#### [Required action]
Convert the records below into a JSON list of strings, one string per line and no blank lines, and leave the pictures out.

[Opening Input records section]

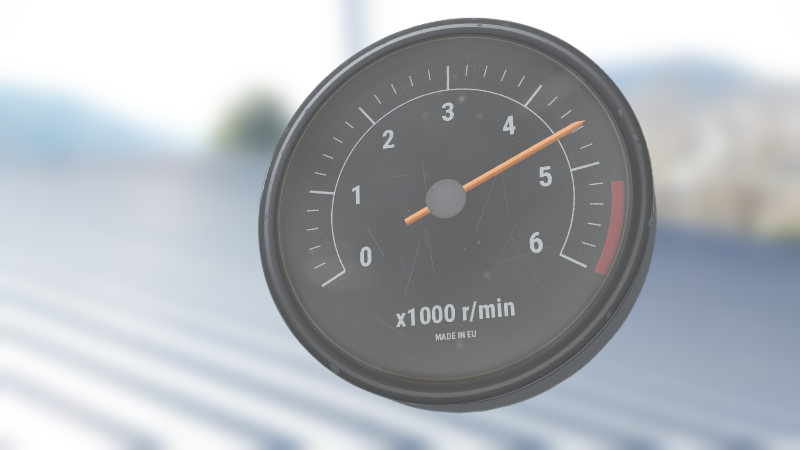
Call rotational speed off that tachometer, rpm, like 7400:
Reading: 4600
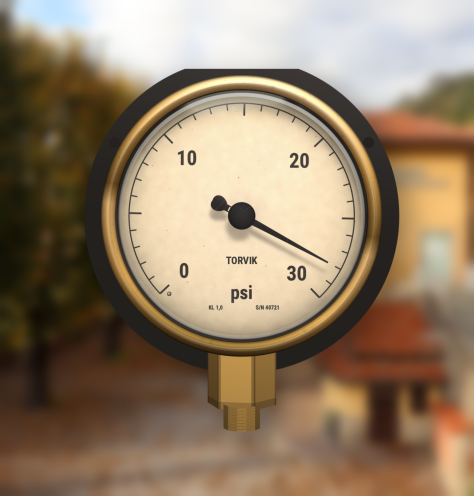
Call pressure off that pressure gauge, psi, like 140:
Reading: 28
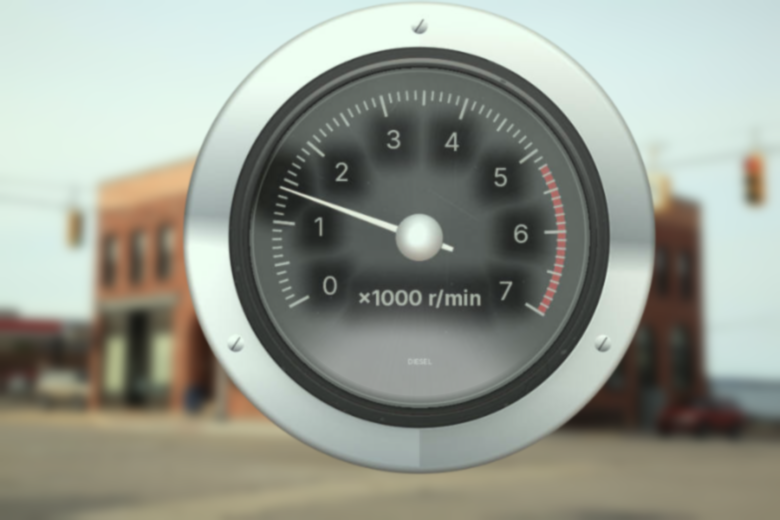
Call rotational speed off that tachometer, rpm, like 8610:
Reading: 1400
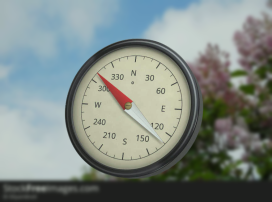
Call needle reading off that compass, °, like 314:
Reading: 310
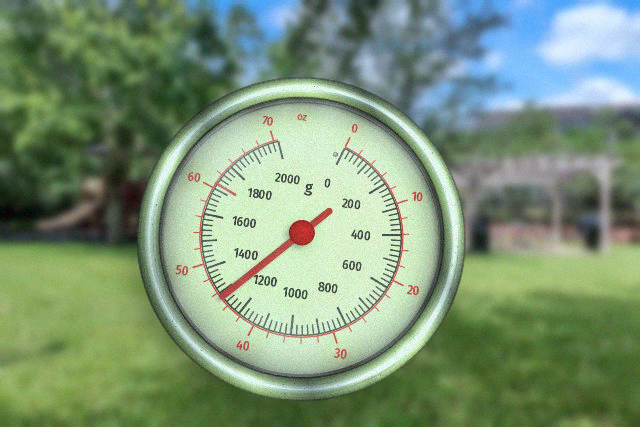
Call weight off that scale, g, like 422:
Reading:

[Closing Input records section]

#### [Result of this task]
[
  "Call rotational speed off that tachometer, rpm, like 7400:",
  "Reading: 4600",
  "Call pressure off that pressure gauge, psi, like 140:",
  "Reading: 28",
  "Call rotational speed off that tachometer, rpm, like 8610:",
  "Reading: 1400",
  "Call needle reading off that compass, °, like 314:",
  "Reading: 310",
  "Call weight off that scale, g, like 422:",
  "Reading:"
]